------ Document text ------

Court Opinion

ID: 6235220
Source: CourtListenerOpinion
Date Created: 2022-02-17 20:30:58.57314+00
Date Added: 2024-06-11T08:58:01.689396
License: Public Domain

Mr. Justice Mercur,
delivered the opinion of the court,
The plaintiff brought this suit to recover commissions as a real *117estate broker. In a former suit between him and the testator, about the same subject-matter each party had testified and the testimony had been reduced to writing. The verdict in that case was set aside and the suit discontinued. This suit was afterwards brought between the same parties. Before the trial the defendant died and his executors were substituted. On the trial the notes of the plaintiff’s testimony taken in the former suit were offered in evidence and rejected by the court. This is assigned for error.
The competency of this kind of evidence under similar circumstances, received a careful consideration in Evans’s Adm’x v. Reed, 28 P. F. Smith 415. That case differed in this. There the notes of testimony of the deceased party were held admissible in the same suit in which they were taken; here the testimony is that of a surviving party, offered in a subsequent suit involving the same subject-matter against the executors of the deceased party. There it was said “if the deposition of a party be duly and regularly taken so as to be admissible in evidence in a pending case it is very clear that it would be admissible in a subsequent suit, between the administrators of the parties involving the same subject-matter.” Here it is a subsequent suit, tried after the death of one of the parties, and involving the same subject-matter. The very case assumed there, substantially exists here. In each case the testimony was not only admissible when taken, but had actually been given in evidence. It must not be overlooked that the Act of 15th April 1869 is an enlarging, not-a restraining act. It makes no witness nor evidence incompetent that was competent before its passage. Sheetz v. Norris, antea, p. 100.

------ Data below ------

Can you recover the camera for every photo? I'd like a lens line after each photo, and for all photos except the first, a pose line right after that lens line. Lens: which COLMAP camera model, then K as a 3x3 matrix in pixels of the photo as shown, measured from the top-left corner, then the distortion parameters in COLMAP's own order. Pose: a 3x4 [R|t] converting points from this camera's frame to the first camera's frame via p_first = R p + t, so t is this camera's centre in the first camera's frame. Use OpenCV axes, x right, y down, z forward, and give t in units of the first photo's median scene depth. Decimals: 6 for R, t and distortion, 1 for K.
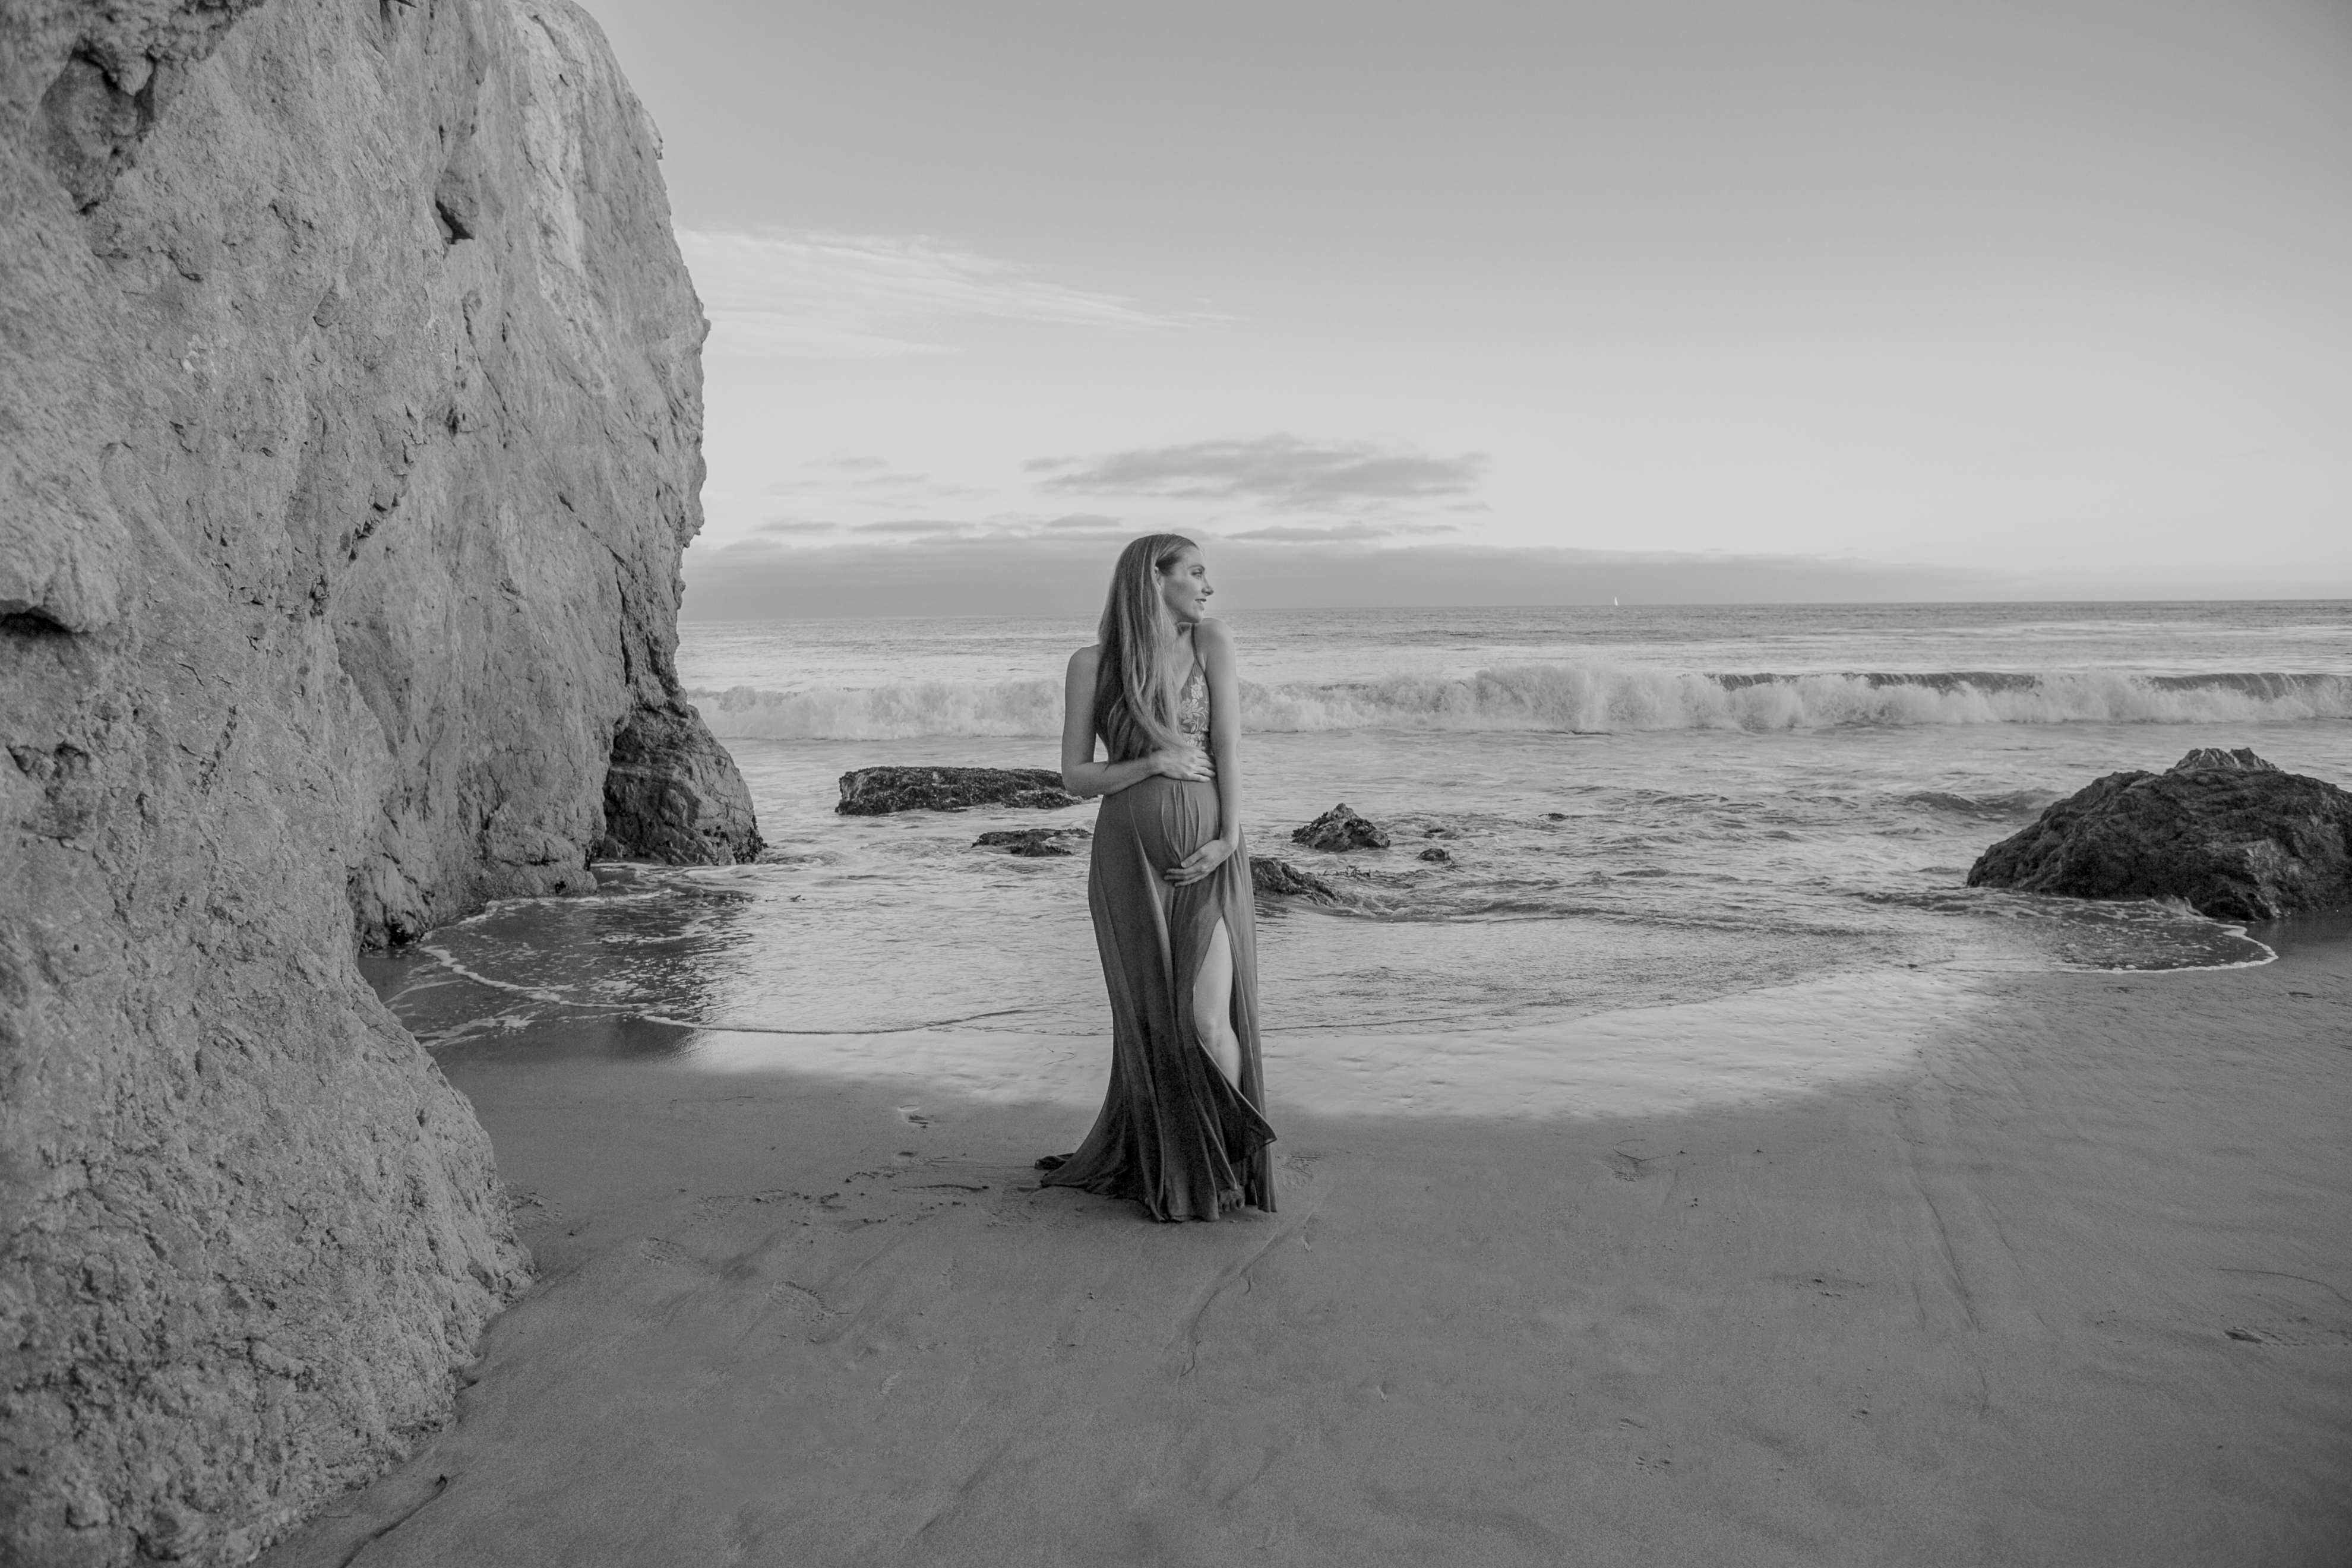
lens RADIAL K [[1606.6, 0, 1187.3], [0, 1606.6, 800.8], [0, 0, 1]] dist [-0.100413, 0.047798]
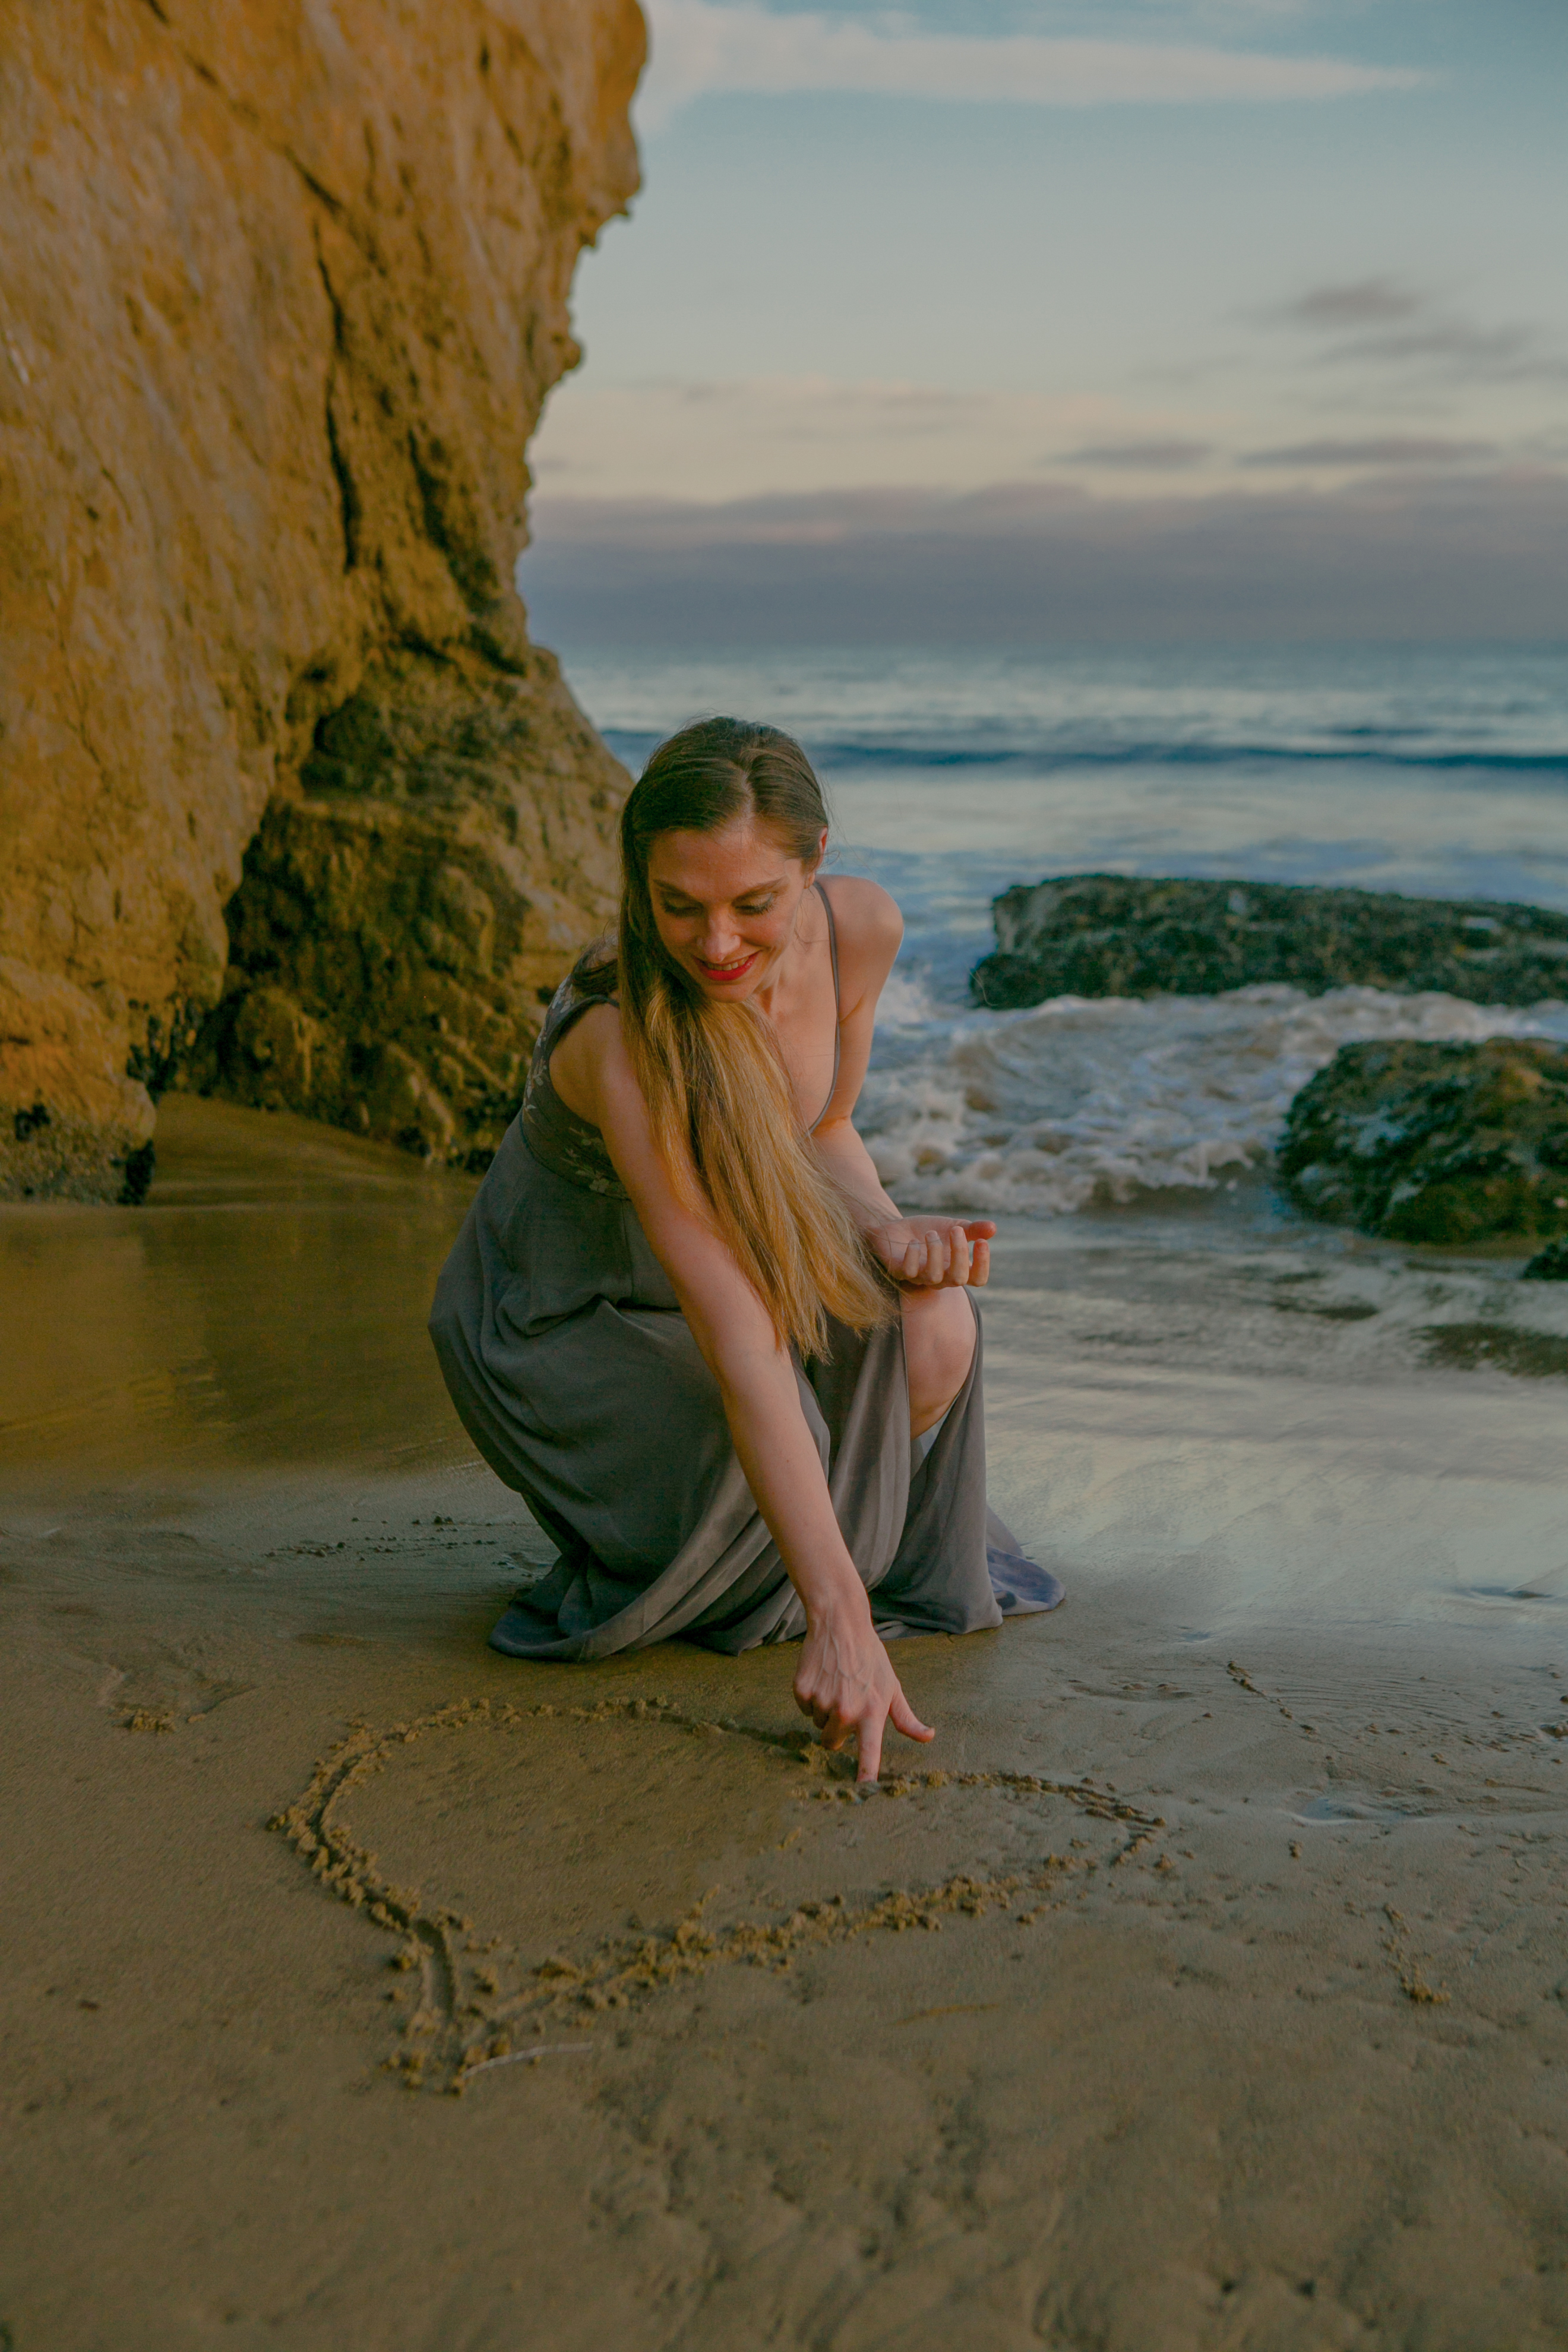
lens RADIAL K [[3235.1, 0, 786.4], [0, 3235.1, 1174.3], [0, 0, 1]] dist [0.043143, 0.000000]
pose [[0.953236, 0.053547, -0.297447, -0.039610], [-0.039119, 0.997760, 0.054256, 0.019136], [0.299686, -0.040083, 0.953195, 0.348902]]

------

• Tasks to complete:
(a) Print the court opinion word for word, starting with "Court Opinion" and going on through "assigned for error.".
(b) Pick up the court opinion after its last sentence and keep writing it.

• Activity answers:
(a)
Court Opinion

ID: 6235220
Source: CourtListenerOpinion
Date Created: 2022-02-17 20:30:58.57314+00
Date Added: 2024-06-11T08:58:01.689396
License: Public Domain

Mr. Justice Mercur,
delivered the opinion of the court,
The plaintiff brought this suit to recover commissions as a real *117estate broker. In a former suit between him and the testator, about the same subject-matter each party had testified and the testimony had been reduced to writing. The verdict in that case was set aside and the suit discontinued. This suit was afterwards brought between the same parties. Before the trial the defendant died and his executors were substituted. On the trial the notes of the plaintiff’s testimony taken in the former suit were offered in evidence and rejected by the court. This is assigned for error.

(b)
The first section of the Act of 28th March 1814, Purd. Dig. 625, pl. 24, declares: “ Any deposition taken or to be taken in any cause, which by the rules of law may be read in evidence on the trial of the cause in which it is or may be taken, shall be allowed tobe read in evidence in any subsequent cause wherein the same matter shall be in dispute between the said parties or persons, their heirs, executors, administrators or assigns.” The third section of the Act of 15th April 1869 authorizes the testimony of all witnesses made competent by that act to be taken “ by deposition or commission issued as the case may require.” In Evans’s Adm’x v. Reed, supra, the notes of testimony are considered substantially as a deposition duly taken. Hence it was there held, evidence competent under the Act of 1869, when taken, is admissible under the Act of 1814.
This evidence was taken on due notice, with ample opportunity for cross-examination. It was not testimony that could have been fabricated after the death of the party whose interest might be injuriously affected thereby. When taken the parties stood on an equal footing. Each had the right to perpetuate his own testimony. Each availed himself of that right.
*118All statutes -which provide for the perpetuation of evidence are in furtherance of justice and a due administration of the law. They should receive a liberal construction. This is not the case of the deposition of a person taken when he was not interested, but becomes so before it is offered in evidence. Here he was no more interested when his testimony was offered,than when it was first taken. His interest had remained unchanged. The second assignment is therefore sustained.
The offer to put the plaintiff on the stand to testify in regard to matters which occurred in the lifetime of the defendant, rests on a different basis, and there was no error in rejecting the witness.
The third assignment has no merit. If Townsend, as agent for the defendant, received and held the letter, notice to produce the original was necessary before a copy was admissible in evidence. If he was not such agent, the defendant could not be affected by the letter, inasmuch as, he had no knowledge of its contents.
The time- when the tender was made, ,and what the defendant said material to the issue are not stated in the offer covered by the fourth assignment. It should be shown affirmatively, that the plaintiff was injured by the rejection of the evidence. We are unable to see any such effect.
We would not disturb the judgment of nonsuit on the evidence before the court; but by reason of the rejection of the notes of testimony the judgment must be reversed.
Judgment reversed and a venire facias de novo awarded.